=== What the exercise asks ===
Extract the passage of the roofing shingle patent between "5. A roofing" and "in the body.", inclusive.

=== Passage to read ===
------------------------------------------------------------------------
US 5799459 A
Shingles (10) have a plurality of apertures (30) in the upper portion (32) between the rain weeps (24 and 26) and the top edge (18). An adhesive container (12) is mounted in each of the apertures (30). The adhesive container (12) is struck by a hammer to increase the pressure of liquid adhesive in the container, rupture the container and force adhesive between the back surface (28) and a roof surface.
1. A roofing shingle comprising a generally flat sheet having a left edge, a right edge, an upper edge, a lower edge, a top surface, a back surface, a lower portion extending from the left edge to the right edge and from the lower edge toward the upper edge, an upper portion extending from the left edge to the right edge and from the upper edge to the lower portion about mid way between the upper edge and the lower edge, and a plurality of apertures passing through the upper portion from the top surface to the back surface; and an adhesive container containing a liquid adhesive mounted in each of said plurality of apertures and having a container portion that will rupture upon the pressure of liquid in the adhesive container reaching a predetermined pressure.
2. A roofing shingle as set forth in claim 1 wherein the adhesive container has a flange that extends radially outward to form a hat shaped body.
3. A roofing shingle as set forth in claim 2 wherein each of the plurality of the adhesive containers has a membrane cover that adheres to the flange.
4. A roofing shingle as set forth in claim 1 wherein each of the adhesive containers has a plurality of radially extending ribs that are imbedded in the flat sheet to secure the adhesive contained in one of the plurality of apertures.
5. A roofing shingle as set forth in claim 1 wherein each of the adhesive containers has a body with an open edge, a plurality of recesses in the body that meet the open edge and a cover adhered to the open edge and forming a weak seal where each of the plurality of recesses is formed in the body.
------------------------------------------------------------------------
=== Supplied entries ===
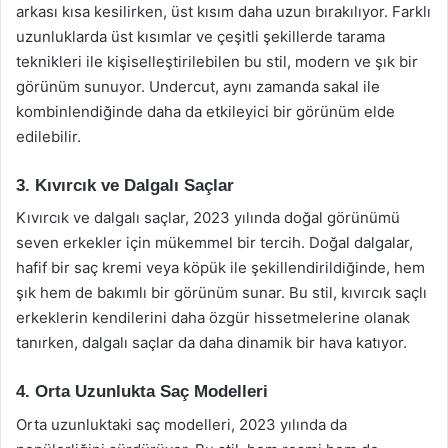
arkası kısa kesilirken, üst kısım daha uzun bırakılıyor. Farklı
uzunluklarda üst kısımlar ve çeşitli şekillerde tarama
teknikleri ile kişiselleştirilebilen bu stil, modern ve şık bir
görünüm sunuyor. Undercut, aynı zamanda sakal ile
kombinlendiğinde daha da etkileyici bir görünüm elde
edilebilir.
3. Kıvırcık ve Dalgalı Saçlar
Kıvırcık ve dalgalı saçlar, 2023 yılında doğal görünümü
seven erkekler için mükemmel bir tercih. Doğal dalgalar,
hafif bir saç kremi veya köpük ile şekillendirildiğinde, hem
şık hem de bakımlı bir görünüm sunar. Bu stil, kıvırcık saçlı
erkeklerin kendilerini daha özgür hissetmelerine olanak
tanırken, dalgalı saçlar da daha dinamik bir hava katıyor.
4. Orta Uzunlukta Saç Modelleri
Orta uzunluktaki saç modelleri, 2023 yılında da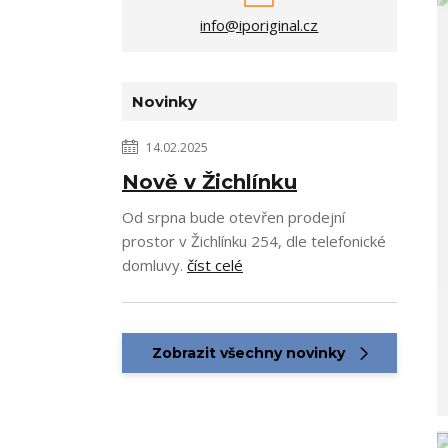
info@iporiginal.cz
Novinky
14.02.2025
Nově v Žichlínku
Od srpna bude otevřen prodejní
prostor v Žichlínku 254, dle telefonické
domluvy.
číst celé
Zobrazit všechny novinky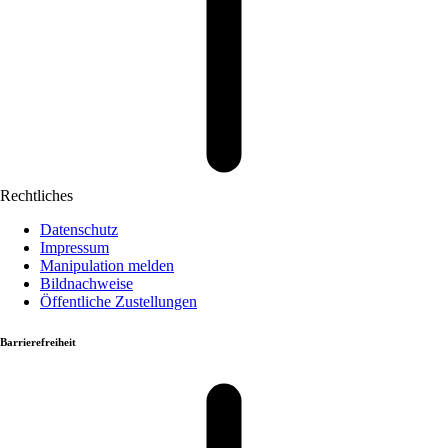
Rechtliches
Datenschutz
Impressum
Manipulation melden
Bildnachweise
Öffentliche Zustellungen
Barrierefreiheit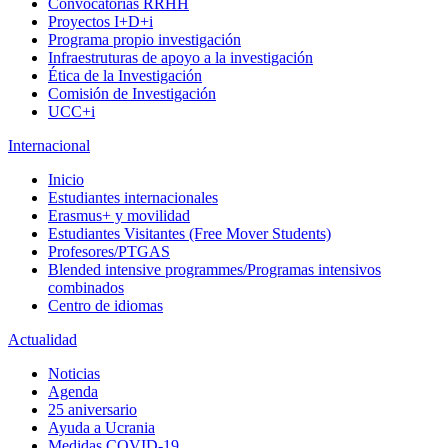
Convocatorias RRHH
Proyectos I+D+i
Programa propio investigación
Infraestruturas de apoyo a la investigación
Ética de la Investigación
Comisión de Investigación
UCC+i
Internacional
Inicio
Estudiantes internacionales
Erasmus+ y movilidad
Estudiantes Visitantes (Free Mover Students)
Profesores/PTGAS
Blended intensive programmes/Programas intensivos
combinados
Centro de idiomas
Actualidad
Noticias
Agenda
25 aniversario
Ayuda a Ucrania
Medidas COVID-19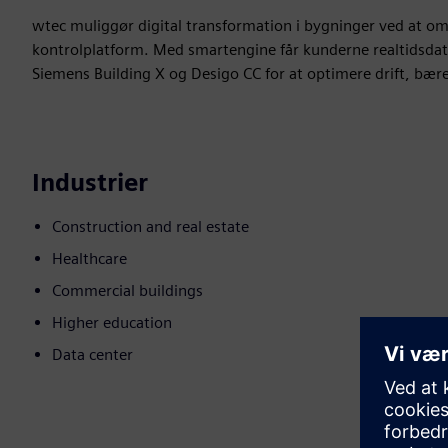
wtec muliggør digital transformation i bygninger ved at omd
kontrolplatform. Med smartengine får kunderne realtidsdata
Siemens Building X og Desigo CC for at optimere drift, bær
Industrier
Construction and real estate
Healthcare
Commercial buildings
Higher education
Data center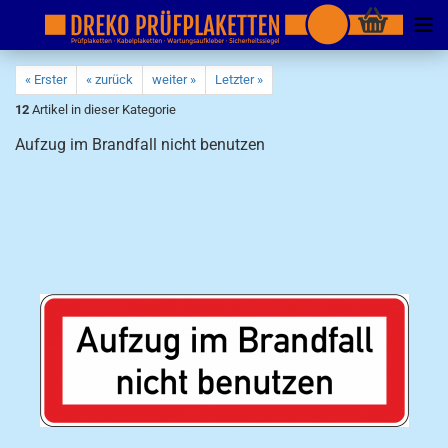
« Erster
« zurück
weiter »
Letzter »
12
Artikel in dieser Kategorie
Aufzug im Brandfall nicht benutzen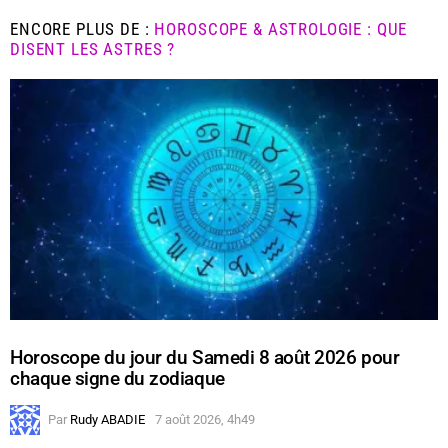
ENCORE PLUS DE :
HOROSCOPE & ASTROLOGIE : QUE
DISENT LES ASTRES ?
Horoscope du jour du Samedi 8 août 2026 pour
chaque signe du zodiaque
Par
Rudy ABADIE
7 août 2026, 4h49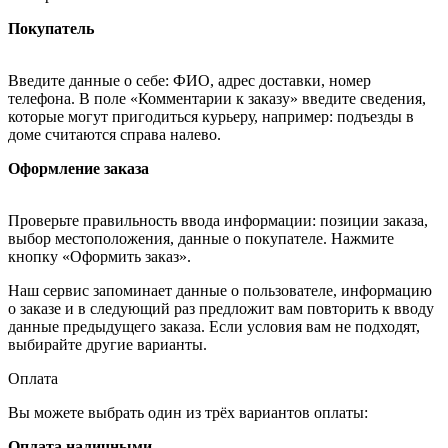
Покупатель
Введите данные о себе: ФИО, адрес доставки, номер
телефона. В поле «Комментарии к заказу» введите сведения,
которые могут пригодиться курьеру, например: подъезды в
доме считаются справа налево.
Оформление заказа
Проверьте правильность ввода информации: позиции заказа,
выбор местоположения, данные о покупателе. Нажмите
кнопку «Оформить заказ».
Наш сервис запоминает данные о пользователе, информацию
о заказе и в следующий раз предложит вам повторить к вводу
данные предыдущего заказа. Если условия вам не подходят,
выбирайте другие варианты.
Оплата
Вы можете выбрать один из трёх вариантов оплаты:
Оплата наличными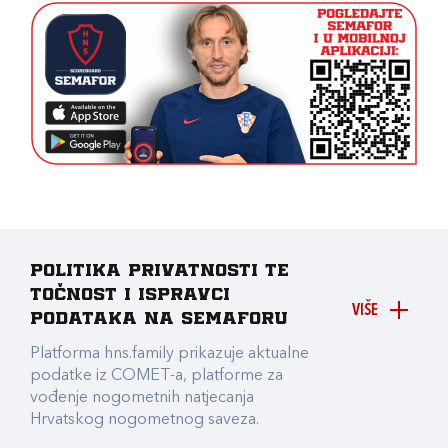
Politika privatnosti te
točnost i ispravci
VIŠE
podataka na Semaforu
Platforma hns.family prikazuje aktualne
podatke iz COMET-a, platforme za
vođenje nogometnih natjecanja
Hrvatskog nogometnog saveza.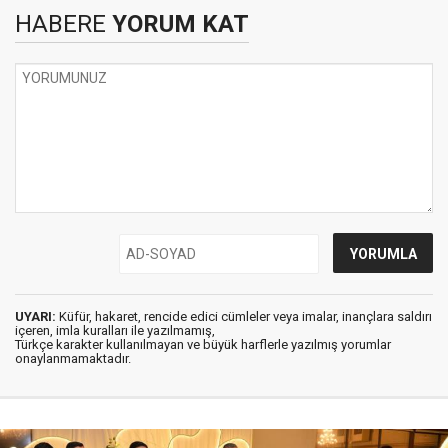
HABERE
YORUM KAT
UYARI:
Küfür, hakaret, rencide edici cümleler veya imalar, inançlara saldırı
içeren, imla kuralları ile yazılmamış,
Türkçe karakter kullanılmayan ve büyük harflerle yazılmış yorumlar
onaylanmamaktadır.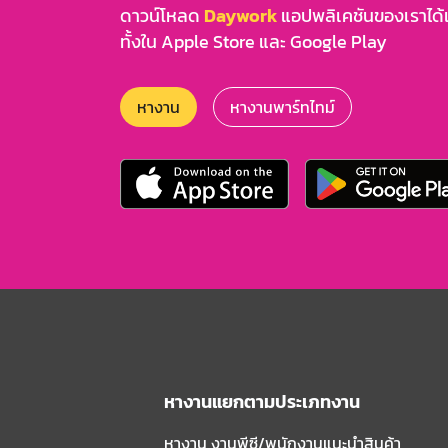
ดาวน์โหลด
Daywork
แอปพลิเคชันของเราได้แล
ทั้งใน Apple Store และ Google Play
หางาน
หางานพาร์ทไทม์
หางานแยกตามประเภทงาน
หางาน งานพีซี/พนักงานแนะนําสินค้า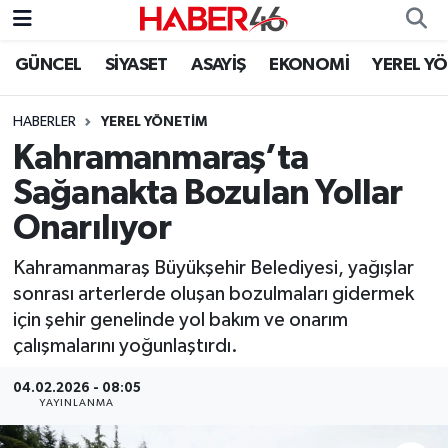
GÜNCEL
SİYASET
ASAYİŞ
EKONOMİ
YEREL Y
GÜNCEL
Nöbetçi Eczaneler
HABERLER
YEREL YÖNETİM
SİYASET
Hava Durumu
Kahramanmaraş’ta
EKONOMİ
Kahramanmaraş Namaz Vakitleri
Sağanakta Bozulan Yollar
Onarılıyor
SPOR
Trafik Durumu
Kahramanmaraş Büyükşehir Belediyesi, yağışlar
YAŞAM
Süper Lig Puan Durumu ve Fikstür
sonrası arterlerde oluşan bozulmaları gidermek
için şehir genelinde yol bakım ve onarım
TEKNOLOJİ
Tüm Manşetler
çalışmalarını yoğunlaştırdı.
SAĞLIK
Son Dakika Haberleri
04.02.2026 - 08:05
YAYINLANMA
EĞİTİM
Haber Arşivi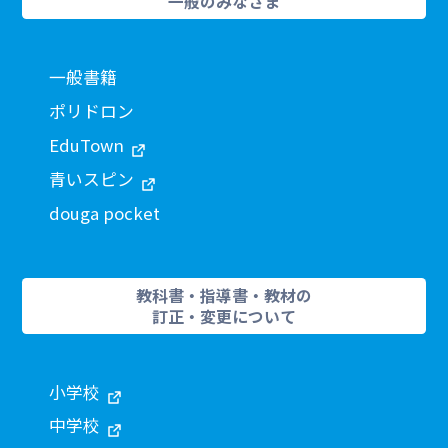
一般のみなさま
一般書籍
ポリドロン
EduTown
青いスピン
douga pocket
教科書・指導書・教材の
訂正・変更について
小学校
中学校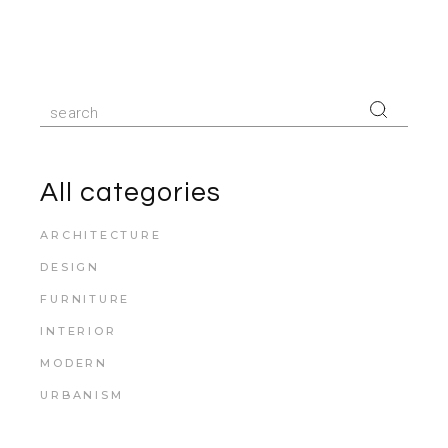
All categories
ARCHITECTURE
DESIGN
FURNITURE
INTERIOR
MODERN
URBANISM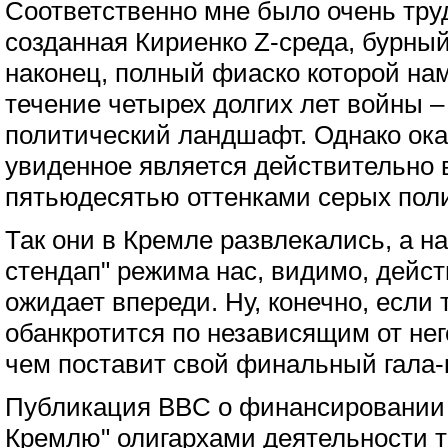
Соответственно мне было очень труд
созданная Кириенко Z-среда, бурный
наконец, полный фиаско которой на
течение четырех долгих лет войны –
политический ландшафт. Однако ока
увиденное является действительно 
пятьюдесятью оттенками серых пол
Так они в Кремле развлекались, а 
стендап" режима нас, видимо, дейс
ожидает впереди. Ну, конечно, если 
обанкротится по независящим от не
чем поставит свой финальный гала-
Публикация BBC о финансировании
Кремлю" олигархами деятельности т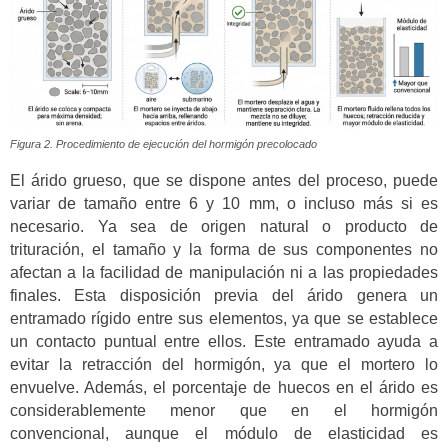
Figura 2. Procedimiento de ejecución del hormigón precolocado
El árido grueso, que se dispone antes del proceso, puede
variar de tamaño entre 6 y 10 mm, o incluso más si es
necesario. Ya sea de origen natural o producto de
trituración, el tamaño y la forma de sus componentes no
afectan a la facilidad de manipulación ni a las propiedades
finales. Esta disposición previa del árido genera un
entramado rígido entre sus elementos, ya que se establece
un contacto puntual entre ellos. Este entramado ayuda a
evitar la retracción del hormigón, ya que el mortero lo
envuelve. Además, el porcentaje de huecos en el árido es
considerablemente menor que en el hormigón
convencional, aunque el módulo de elasticidad es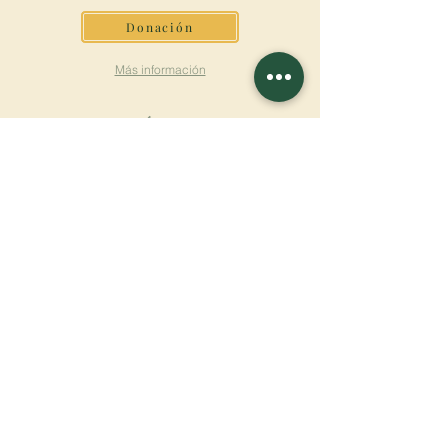
Donación
Más información
SUSCRÍBETE AL
BOLETÍN
Más información
Apellido
Nombre de pila
E-mail
Lengua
------------------------------------------------------------------------
=== Expected output ===
5. A roofing shingle as set forth in claim 1 wherein each of the adhesive containers has a body with an open edge, a plurality of recesses in the body that meet the open edge and a cover adhered to the open edge and forming a weak seal where each of the plurality of recesses is formed in the body.